Other Applications Find You
In the gas fields, Alltech’s electricians use the Ti30 Imager to monitor mechanical devices. Thermal images can detect alignment problems in rotating equipment, for example, between a motor and a compressor. With a thermal image, they can quickly discover when a bearing is heating up due to misalignment.
They also use thermography to monitor 24 V control circuits. On these low-voltage installations, the imager lets users pinpoint loose connections as potential problems, tighten them, and prevent future failures. Using its Ti30, Alltech found loose 24 V connections that weren’t problems yet because of their wire’s rating. However, they might have caused shutdowns later if those connections had kept vibrating until their screws and wires came out of their sockets.

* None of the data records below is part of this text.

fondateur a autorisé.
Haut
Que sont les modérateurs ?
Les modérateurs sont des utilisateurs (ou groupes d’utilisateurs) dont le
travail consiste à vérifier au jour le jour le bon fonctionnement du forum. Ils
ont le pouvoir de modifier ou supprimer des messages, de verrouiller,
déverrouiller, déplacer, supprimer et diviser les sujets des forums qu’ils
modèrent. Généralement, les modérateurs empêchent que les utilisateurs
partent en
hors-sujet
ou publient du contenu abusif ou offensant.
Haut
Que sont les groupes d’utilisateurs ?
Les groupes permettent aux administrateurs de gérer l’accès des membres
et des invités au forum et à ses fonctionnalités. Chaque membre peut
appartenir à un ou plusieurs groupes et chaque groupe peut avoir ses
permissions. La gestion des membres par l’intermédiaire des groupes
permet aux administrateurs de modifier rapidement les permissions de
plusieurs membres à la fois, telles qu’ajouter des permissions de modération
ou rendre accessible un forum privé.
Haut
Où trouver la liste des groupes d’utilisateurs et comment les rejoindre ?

Thermography, PdM and Teamwork
Because thermal imagers capture otherwise invisible images of infrared (IR) radiation, and show temperature ranges as color or tone variations, observers can easily pick out hot or cold spots that might signal electrical or mechanical changes and/or process flow problems. This is a natural ally for any predictive maintenance (PdM) effort to regularly collect measurements, track indicators to predict needed repairs, and reduce maintenance costs and production losses.
In addition, with basic imaging training and good plant-floor communications, many different facility teams can benefit from thermal imaging. For example, our plant uses extremely cold processes to remove unwanted gases from the natural gas. In one case, a nitrogen pump had a persistently leaky seal that had to be changed out regularly. The electricians took a thermal image of the pump, and an engineer immediately saw there was a restriction preventing the seal from receiving enough cooling airflow, which was causing the seal to overheat and melt. Another problem solved.
"Using thermal imaging, we determined that insufficient airflow and cooling were causing a particular pump seal to fail. Learning this saved a $100,000 project from experiencing ongoing seal failures."